▶ WORK INSTRUCTIONS
[a] In the guide on collecting customer feedback with Formstack, what is the maximum number of questions a feedback form should have?
[b] Reproduce the customer feedback guide from "Step 2: Build" up to and including "expect to tweak.", switching "templates" to "presets".
[c] Proceed with the customer feedback guide from the point where it stops.

[TEXT PROVIDED — start]

Getting real, useful feedback from customers is harder than it looks. You want honest opinions, not just a pile of NPS scores or “everything’s fine!” checkboxes. If you’re sick of surveys that go nowhere, and endless reports that never get read, this guide’s for you. We’ll dig into how to collect and actually make sense of customer feedback using Formstack forms and reports—without getting lost in bells, whistles, or marketing fluff.
Step 1: Decide What Feedback Actually Matters
Before you make a form, get clear on what you need to know. Not every question is worth asking, and not every answer is useful. Here’s how to figure it out:
- Start with your goal. Are you trying to fix something broken? Test a new feature? Get testimonials? Your questions should be specific.
- Avoid “just because” questions. If you don’t know what you’ll do with an answer, skip it.
- Keep it short. The longer your form, the junkier your responses.
Pro tip: Ask yourself, “If I get this feedback, will I actually act on it?” If not, don’t ask.
Step 2: Build a No-Nonsense Feedback Form in Formstack
Time to make your form. Here’s how to keep it focused and painless—for you and your customers.
1. Pick the Right Form Type
Formstack gives you templates for everything: contact forms, event signups, payment forms, you name it. For feedback, you’ll want:
- Survey/feedback template: Good starting point, but expect to tweak.
- Blank form: Best if you want full control.
2. Add Only the Questions You Need
A few tried-and-true questions:
- Open-ended: “What’s one thing we could do better?”
(You’ll get gold and garbage. That’s normal.) - Rating scale: “How satisfied are you with your experience?”
(But don’t obsess over the number—look for trends.) - Yes/No: “Did you find what you were looking for?”
- Optional contact info: Only if you actually plan to follow up.
What to skip:
- 20-point NPS scales (nobody cares if your score is 7.5 or 7.8)
- Questions you won’t read (“Any other comments?” is a time-waster unless you’re ready to sort through rants.)
3. Make It Frictionless
- Keep it short: 3-5 questions max.
- Mobile-friendly: Most people fill these out on their phones.
- Skip required fields unless necessary: Forcing answers gets you junk data.
4. Use Logic (But Don’t Overcomplicate)
Formstack lets you show/hide questions based on answers (conditional logic). It’s handy, but don’t go overboard. Use it to:
- Skip irrelevant questions (“If no, skip to end”)

[TEXT PROVIDED — finish]
[DATASET — start]

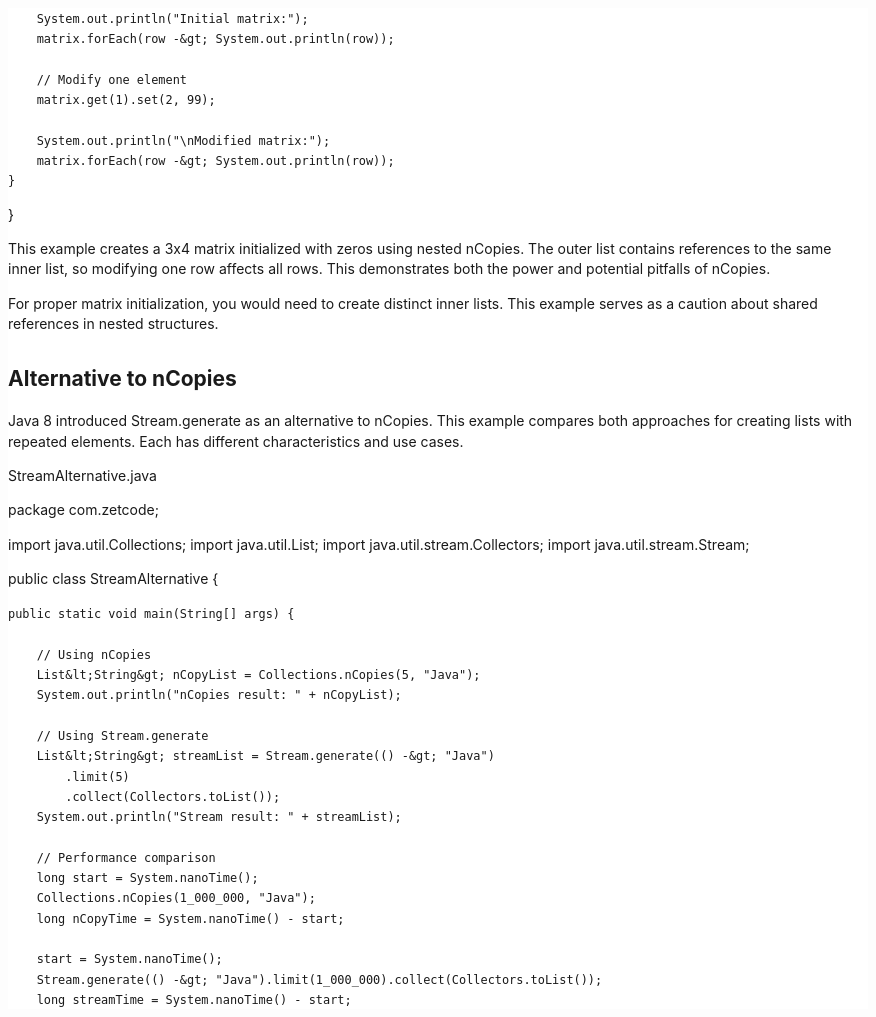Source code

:         System.out.println("Initial matrix:");
        matrix.forEach(row -&gt; System.out.println(row));
        
        // Modify one element
        matrix.get(1).set(2, 99);
        
        System.out.println("\nModified matrix:");
        matrix.forEach(row -&gt; System.out.println(row));
    }
}

This example creates a 3x4 matrix initialized with zeros using nested
nCopies. The outer list contains references to the same inner
list, so modifying one row affects all rows. This demonstrates both the power
and potential pitfalls of nCopies.

For proper matrix initialization, you would need to create distinct inner
lists. This example serves as a caution about shared references in nested
structures.

## Alternative to nCopies

Java 8 introduced Stream.generate as an alternative to
nCopies. This example compares both approaches for creating
lists with repeated elements. Each has different characteristics and use cases.

StreamAlternative.java
  

package com.zetcode;

import java.util.Collections;
import java.util.List;
import java.util.stream.Collectors;
import java.util.stream.Stream;

public class StreamAlternative {

    public static void main(String[] args) {
        
        // Using nCopies
        List&lt;String&gt; nCopyList = Collections.nCopies(5, "Java");
        System.out.println("nCopies result: " + nCopyList);
        
        // Using Stream.generate
        List&lt;String&gt; streamList = Stream.generate(() -&gt; "Java")
            .limit(5)
            .collect(Collectors.toList());
        System.out.println("Stream result: " + streamList);
        
        // Performance comparison
        long start = System.nanoTime();
        Collections.nCopies(1_000_000, "Java");
        long nCopyTime = System.nanoTime() - start;
        
        start = System.nanoTime();
        Stream.generate(() -&gt; "Java").limit(1_000_000).collect(Collectors.toList());
        long streamTime = System.nanoTime() - start;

[DATASET — finish]

▶ RESULTS FOR EACH TASK
[a] 3-5 questions max.

[b]
Step 2: Build a No-Nonsense Feedback Form in Formstack
Time to make your form. Here’s how to keep it focused and painless—for you and your customers.
1. Pick the Right Form Type
Formstack gives you presets for everything: contact forms, event signups, payment forms, you name it. For feedback, you’ll want:
- Survey/feedback template: Good starting point, but expect to tweak.

[c]
- Drill down only when it matters
Step 3: Get Your Form in Front of Real Customers
Even the best form is useless if nobody sees it. Here’s what works—and what mostly doesn’t.
1. Share Where People Are Already Engaged
- Email: Send to recent customers, not your whole list. Keep it personal.
- In-app popups: Good for SaaS, but don’t nag—one quick ask after a key event is plenty.
- Website banners or footers: Low-key, but can catch people in the right moment.
2. Timing Is Everything
- Ask right after an experience. If you wait, people forget.
- Don’t spam. Once every few months is plenty for most businesses.
3. Incentives: Sometimes Helpful, Sometimes Useless
- Small rewards (discount, gift card) can boost responses, but also attract freebie hunters.
- If you want honest feedback, make it clear you’re listening—not bribing.
What NOT to do:
- Don’t send the same survey to the same customer over and over.
- Don’t bury the link in a newsletter nobody reads.
Step 4: Actually Look at the Results (Don’t Just Collect Dust)
Formstack’s reporting is simple, which is both good and bad. Here’s how to get what you need:
1. Use Built-In Reports for the Basics
- Summary charts: Great for quick trends (e.g., “80% satisfied”).
- Export to CSV: For when you actually want to dig in (Excel or Google Sheets is your friend).
2. Tag or Categorize Open-Ended Feedback
- Group similar comments (e.g., “shipping delays,” “website confusing”).
- Ignore outliers unless you see a pattern.
3. Avoid the Data Swamp
- Don’t get lost in every single comment. Look for recurring themes.
- Skip trying to quantify every word of feedback. Quality over quantity.
4. Share What Matters With Your Team
- Pull out 3-5 key findings.
- Use real quotes (anonymized if needed)—they hit harder than charts.
- Make it actionable (“People hate the billing page. Here’s how we’ll fix it.”)
Pro tip: Set a calendar reminder to review feedback monthly. It’s easy to forget.
Step 5: Close the Loop (Or, Why Most Surveys Go Nowhere)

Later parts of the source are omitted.